Operator precedence and associativity
In the Stan grammar provided in this chapter, the expression 1 + 2 * 3
has two parses. As described in the operator precedence table, Stan disambiguates between the meaning \(1
+ (2 \times 3)\) and the meaning \((1 + 2) \times 3\) based on operator precedences and associativities.
Typing of compound declaration and definition
In a compound variable declaration and definition, the type of the right-hand side expression must be assignable to the variable being declared. The assignability constraint restricts compound declarations and definitions to local variables and variables declared in the transformed data, transformed parameters, and generated quantities blocks.

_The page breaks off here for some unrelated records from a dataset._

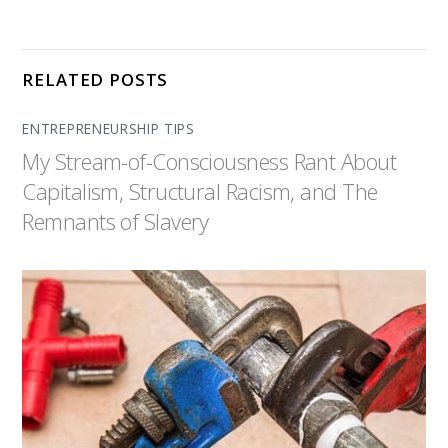
RELATED POSTS
ENTREPRENEURSHIP TIPS
My Stream-of-Consciousness Rant About
Capitalism, Structural Racism, and The
Remnants of Slavery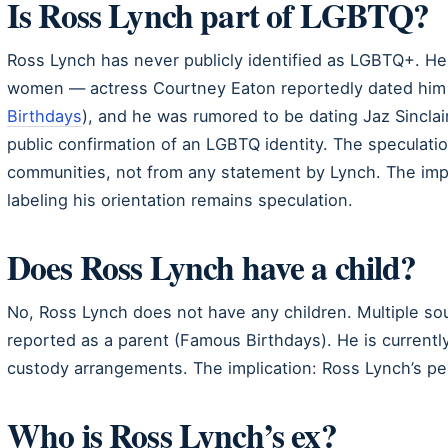
Is Ross Lynch part of LGBTQ?
Ross Lynch has never publicly identified as LGBTQ+. He 
women — actress Courtney Eaton reportedly dated him 
Birthdays
), and he was rumored to be dating Jaz Sincla
public confirmation of an LGBTQ identity. The speculati
communities, not from any statement by Lynch. The impli
labeling his orientation remains speculation.
Does Ross Lynch have a child?
No, Ross Lynch does not have any children. Multiple s
reported as a parent (Famous Birthdays). He is current
custody arrangements. The implication: Ross Lynch’s per
Who is Ross Lynch’s ex?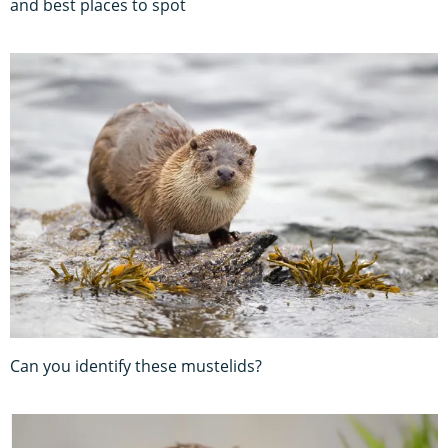
and best places to spot
Can you identify these mustelids?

Typing of array expressions
The types of expressions used for elements in array expressions ('{' expressions '}'
) must all be of the same type or a mixture of scalar (int
, real
and complex
) types (in which case the result is promoted to be of the highest type on the int -> real -> complex
hierarchy).
Forms of numbers
Integer literals longer than one digit may not start with 0 and real literals cannot consist of only a period or only an exponent.
Conditional arguments
Both the conditional if-then-else statement and while-loop statement require the expression denoting the condition to be a primitive type, integer or real.
For loop containers
The for loop statement requires that we specify in addition to the loop identifier, either a range consisting of two expressions denoting an integer, separated by ‘:’, or a single expression denoting a container. The loop variable will be of type integer in the former case and of the contained type in the latter case. Furthermore, the loop variable must not be in scope (i.e., there is no masking of variables).
Print arguments
The arguments to a print statement cannot be void.
Only break and continue in loops
The break
and continue
statements may only be used within the body of a for-loop or while-loop.
Block-specific restrictions
Some constructs in the Stan language are only allowed in certain blocks or in certain kinds of user-defined functions.
PRNG functions
Functions ending in _rng
may only be called in the transformed data
and generated quantities
block, and within the bodies of user-defined functions with names ending in _rng
.
Unnormalized distributions
Unnormalized distributions (with suffixes _lupmf
or _lupdf
) may only be called in the model
block, user-defined probability functions, or within the bodies of user defined functions which end in _lp
.
Incrementing and accessing target
target +=
statements can only be used inside of the model
block or user-defined functions which end in _lp
.
User defined functions which end in _lp
and the target()
function can only be used in the model
block, transformed parameters
block, and in the bodies of other user defined functions which end in _lp
.
Sampling statements (using ~
) can only be used in the model
block or in the bodies of user-defined functions which end in _lp
.
Probability function naming
A probability function literal must have one of the following suffixes: _lpdf
, _lpmf
, _lcdf
, or _lccdf
.
Indexes
Standalone expressions used as indexes must denote either an integer (int
) or an integer array (array[] int
). Expressions participating in range indexes (e.g., a
and b
in a : b
) must denote integers (int
).
A second condition is that there not be more indexes provided than dimensions of the underlying expression (in general) or variable (on the left side of assignments) being indexed. A vector or row vector adds 1 to the array dimension and a matrix adds 2. That is, the type array[ , , ] matrix
, a three-dimensional array of matrices, has five index positions: three for the array, one for the row of the matrix and one for the column.